# It did not take any more for him to rebel against the old habits



## Baltic Sea

Witam ponownie!

Czy "It did not take any more for him to rebel against the old habits" można przetłumaczyć jako "Wystarczyło to (już), aby się zbuntował przeciwko starym zwyczajom" lub "To przelało czarę goryczy i zbuntował przeciwko starym zwyczajom".

Dziękuję. Źródło: Termin ten pochodzi Dwumiesięcznika English Matters "Time to go green! World Vegetarian Day.Na stronie 32, w drugiej kolumnie, pierwszym akapicie, 3 zdaniu jest połowa zdania - tekst, o którym mowa:*It did not take any more for him to rebel against the old habits*.

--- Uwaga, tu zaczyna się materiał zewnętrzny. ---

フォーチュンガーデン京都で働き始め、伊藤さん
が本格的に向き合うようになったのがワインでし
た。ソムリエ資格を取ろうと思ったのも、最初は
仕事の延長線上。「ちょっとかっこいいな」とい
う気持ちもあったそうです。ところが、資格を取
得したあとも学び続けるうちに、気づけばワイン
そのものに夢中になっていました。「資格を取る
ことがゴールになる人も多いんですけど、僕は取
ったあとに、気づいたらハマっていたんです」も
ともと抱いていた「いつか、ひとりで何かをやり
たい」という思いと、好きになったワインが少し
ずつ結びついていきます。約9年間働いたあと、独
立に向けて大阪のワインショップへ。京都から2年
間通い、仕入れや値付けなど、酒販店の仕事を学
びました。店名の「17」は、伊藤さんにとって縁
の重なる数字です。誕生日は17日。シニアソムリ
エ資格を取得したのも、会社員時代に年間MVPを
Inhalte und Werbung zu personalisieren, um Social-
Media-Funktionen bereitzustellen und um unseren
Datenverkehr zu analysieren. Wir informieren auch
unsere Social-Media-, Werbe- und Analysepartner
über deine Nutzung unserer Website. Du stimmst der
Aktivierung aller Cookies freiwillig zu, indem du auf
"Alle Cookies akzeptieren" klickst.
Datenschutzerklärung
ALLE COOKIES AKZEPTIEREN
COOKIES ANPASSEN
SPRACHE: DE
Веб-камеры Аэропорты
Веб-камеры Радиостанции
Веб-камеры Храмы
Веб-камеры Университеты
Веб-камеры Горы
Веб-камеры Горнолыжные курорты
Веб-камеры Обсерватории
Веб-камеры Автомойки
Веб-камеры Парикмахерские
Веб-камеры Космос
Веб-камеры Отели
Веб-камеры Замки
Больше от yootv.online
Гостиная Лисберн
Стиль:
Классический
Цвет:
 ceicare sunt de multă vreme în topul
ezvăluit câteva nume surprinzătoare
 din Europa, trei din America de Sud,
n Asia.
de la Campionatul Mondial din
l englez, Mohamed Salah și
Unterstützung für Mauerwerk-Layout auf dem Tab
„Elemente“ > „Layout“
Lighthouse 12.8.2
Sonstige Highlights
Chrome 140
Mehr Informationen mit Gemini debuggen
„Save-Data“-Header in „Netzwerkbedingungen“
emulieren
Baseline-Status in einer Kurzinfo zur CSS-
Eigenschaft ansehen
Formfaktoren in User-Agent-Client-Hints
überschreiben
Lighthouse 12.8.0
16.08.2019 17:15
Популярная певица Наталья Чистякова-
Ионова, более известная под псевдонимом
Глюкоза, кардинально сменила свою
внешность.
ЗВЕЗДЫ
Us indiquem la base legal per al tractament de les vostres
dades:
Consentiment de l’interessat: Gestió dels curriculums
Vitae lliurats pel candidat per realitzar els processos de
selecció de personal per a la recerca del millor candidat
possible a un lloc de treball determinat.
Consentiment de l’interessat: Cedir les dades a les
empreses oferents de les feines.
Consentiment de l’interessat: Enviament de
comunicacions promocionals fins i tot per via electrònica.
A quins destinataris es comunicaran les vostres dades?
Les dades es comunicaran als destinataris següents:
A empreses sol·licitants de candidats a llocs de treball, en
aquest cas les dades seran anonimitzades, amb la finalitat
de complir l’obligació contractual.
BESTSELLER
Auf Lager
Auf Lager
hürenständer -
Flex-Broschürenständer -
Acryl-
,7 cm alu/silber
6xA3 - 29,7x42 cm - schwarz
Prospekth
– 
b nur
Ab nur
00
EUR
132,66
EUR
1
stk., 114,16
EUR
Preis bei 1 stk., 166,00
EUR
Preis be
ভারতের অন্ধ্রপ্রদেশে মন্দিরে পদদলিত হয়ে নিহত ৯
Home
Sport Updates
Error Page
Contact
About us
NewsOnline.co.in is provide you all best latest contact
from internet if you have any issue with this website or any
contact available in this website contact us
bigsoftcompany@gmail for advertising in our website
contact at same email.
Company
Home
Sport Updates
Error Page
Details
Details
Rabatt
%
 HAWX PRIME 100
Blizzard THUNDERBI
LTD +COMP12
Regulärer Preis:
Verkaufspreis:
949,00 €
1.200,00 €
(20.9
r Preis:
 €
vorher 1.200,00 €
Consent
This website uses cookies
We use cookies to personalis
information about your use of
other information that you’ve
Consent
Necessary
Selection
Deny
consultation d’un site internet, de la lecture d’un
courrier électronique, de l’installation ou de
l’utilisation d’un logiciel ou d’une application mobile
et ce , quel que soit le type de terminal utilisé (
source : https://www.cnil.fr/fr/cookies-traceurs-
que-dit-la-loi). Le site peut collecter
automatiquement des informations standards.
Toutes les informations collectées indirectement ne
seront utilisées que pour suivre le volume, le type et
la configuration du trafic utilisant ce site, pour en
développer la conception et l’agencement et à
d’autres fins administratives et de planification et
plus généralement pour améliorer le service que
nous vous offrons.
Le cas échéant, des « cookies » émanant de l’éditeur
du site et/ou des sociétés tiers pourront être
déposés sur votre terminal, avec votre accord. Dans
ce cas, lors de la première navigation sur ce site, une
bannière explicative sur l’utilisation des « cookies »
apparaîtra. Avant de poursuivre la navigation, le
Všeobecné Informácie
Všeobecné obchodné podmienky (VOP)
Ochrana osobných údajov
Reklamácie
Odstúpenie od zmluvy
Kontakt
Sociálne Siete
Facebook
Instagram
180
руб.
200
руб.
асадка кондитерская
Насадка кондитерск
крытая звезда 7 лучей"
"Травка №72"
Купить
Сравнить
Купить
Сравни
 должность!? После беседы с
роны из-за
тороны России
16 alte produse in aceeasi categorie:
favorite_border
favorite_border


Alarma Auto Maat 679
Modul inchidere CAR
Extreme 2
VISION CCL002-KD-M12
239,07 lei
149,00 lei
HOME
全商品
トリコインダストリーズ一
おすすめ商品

Mowa jest o złym traktowaniu koni przez ojca amerykanina Monty Roberts.


----------



## dreamlike

_To wystarczyło by zaczął zwalczać stare nawyki.
_
Tak bym to najzgrabniej przełożył.


----------



## kknd

popieram – bardzo zgrabne i naturalne.


----------



## LilianaB

Yes, I agree. Dreamlike's translation sounds really good.


----------



## Ben Jamin

kknd said:


> popieram – bardzo zgrabne i naturalne.



Ale bardziej odbiega od oryginału. _To __rebel_ to nie to samo co _zwalczać._


----------



## LilianaB

Było początkiem buntu przeciw, sygnałem do buntu -- maybe.


----------



## kknd

może lepsze byłoby „walczyć” – w języku polskim ze złymi nawykami istotnie się walczy. a może nawet coś takiego: „to wystarczyło, by stare nawyki zaczęły mu przeszkadzać”?


----------



## Baltic Sea

Thank you all very much.


----------